### Supplied text
━━━

Friday, Aug. 10, 1962
Carpio's Caper
UNITED NATIONS
For years, African nations in the General Assembly have demanded U.N. control over South West Africa, a bleak plateau (300,000 sq. mi.) that South Africa still clutches under an old League of Nations mandate. For years, South Africa has even refused to allow the U.N.'s South West Africa Committee into the area. Then, last spring, Prime Minister Hendrik Verwoerd suddenly invited Committee Chairman Victorio D. Carpio of the Philippines to come and have a look. As it turned out, he had picked his man well.
Before setting out on his inspection tour, Lawyer Carpio, the Philippines' longtime representative in the U.N., had bitterly denounced South Africa's oppressive, apartheid-based rule; he insisted that "decisive action is necessary in order to prevent an explosive situation from degenerating into racial war." But after he and Vice Chairman Salvador Martinez de Alva of Mexico had a carefully guided tour of South West Africa, Carpio was whistling a different tune. His report, issued in the odd form of a joint communique with Verwoerd, failed to mention apartheid or any threat to peace. Back in Manhattan, the full committee exploded in anger at its chairman, who was furiously backpedaling. He denied signing the joint communique, insisting that during the drafting he was ill, particularly ("I accuse no one") after a cup of morning coffee with Jolly Host Verwoerd.
In the meantime, having been appointed Philippine Ambassador to Cairo, Carpio last week blamed the communique on his Mexican fellow traveler, Martinez de Alva. Later he leaked a new report that completely reversed the first findings, called South Africa's rule of the territory a violation of "the enlightened conscience of mankind." Carpio's reversals simply played into Verwoerd's anti-U.N. hand.
Wrote the opposition Rand Daily Mail of Carpio's caper: "It has destroyed perhaps entirely the healthier relationship that was hesitatingly and gropingly established between the U.N. and South Africa."

━━━

Chart comprehension data
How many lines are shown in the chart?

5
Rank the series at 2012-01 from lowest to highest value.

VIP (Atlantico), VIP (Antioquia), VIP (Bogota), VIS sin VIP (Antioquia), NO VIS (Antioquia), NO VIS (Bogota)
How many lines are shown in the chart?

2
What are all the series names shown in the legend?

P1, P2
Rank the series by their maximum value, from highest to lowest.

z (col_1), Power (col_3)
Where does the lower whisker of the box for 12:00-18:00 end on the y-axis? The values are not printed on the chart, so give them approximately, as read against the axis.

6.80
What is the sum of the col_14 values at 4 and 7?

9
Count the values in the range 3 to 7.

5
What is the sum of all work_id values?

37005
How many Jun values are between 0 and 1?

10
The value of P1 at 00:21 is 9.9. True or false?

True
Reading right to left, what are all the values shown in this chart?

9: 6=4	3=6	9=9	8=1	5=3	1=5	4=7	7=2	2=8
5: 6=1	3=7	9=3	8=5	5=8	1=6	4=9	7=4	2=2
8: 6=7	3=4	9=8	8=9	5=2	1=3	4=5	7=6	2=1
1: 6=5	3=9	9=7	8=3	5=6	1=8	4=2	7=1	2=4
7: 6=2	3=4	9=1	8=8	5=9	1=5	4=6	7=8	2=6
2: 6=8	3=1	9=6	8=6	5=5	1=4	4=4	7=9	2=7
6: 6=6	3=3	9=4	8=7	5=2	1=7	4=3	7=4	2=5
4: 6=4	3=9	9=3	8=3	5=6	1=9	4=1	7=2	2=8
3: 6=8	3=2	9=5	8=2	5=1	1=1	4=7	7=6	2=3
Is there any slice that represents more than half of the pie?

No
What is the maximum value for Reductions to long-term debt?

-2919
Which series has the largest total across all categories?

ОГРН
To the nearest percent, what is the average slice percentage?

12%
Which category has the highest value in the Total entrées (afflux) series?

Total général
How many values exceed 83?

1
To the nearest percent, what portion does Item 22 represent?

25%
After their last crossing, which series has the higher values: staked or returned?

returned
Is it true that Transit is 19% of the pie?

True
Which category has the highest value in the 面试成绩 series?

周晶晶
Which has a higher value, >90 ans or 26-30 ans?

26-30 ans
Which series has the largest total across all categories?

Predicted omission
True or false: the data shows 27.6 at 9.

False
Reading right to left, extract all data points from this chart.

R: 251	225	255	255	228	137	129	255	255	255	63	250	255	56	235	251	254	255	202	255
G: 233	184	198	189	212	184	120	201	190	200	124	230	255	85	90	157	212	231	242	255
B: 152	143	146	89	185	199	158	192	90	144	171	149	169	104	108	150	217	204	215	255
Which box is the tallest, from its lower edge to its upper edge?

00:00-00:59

━━━

### Work item
Quote the article on Carpio's South West Africa tour above, from "Friday, Aug. 10, 1962" up to and including "his man well.".

### Answer for the task
Friday, Aug. 10, 1962
Carpio's Caper
UNITED NATIONS
For years, African nations in the General Assembly have demanded U.N. control over South West Africa, a bleak plateau (300,000 sq. mi.) that South Africa still clutches under an old League of Nations mandate. For years, South Africa has even refused to allow the U.N.'s South West Africa Committee into the area. Then, last spring, Prime Minister Hendrik Verwoerd suddenly invited Committee Chairman Victorio D. Carpio of the Philippines to come and have a look. As it turned out, he had picked his man well.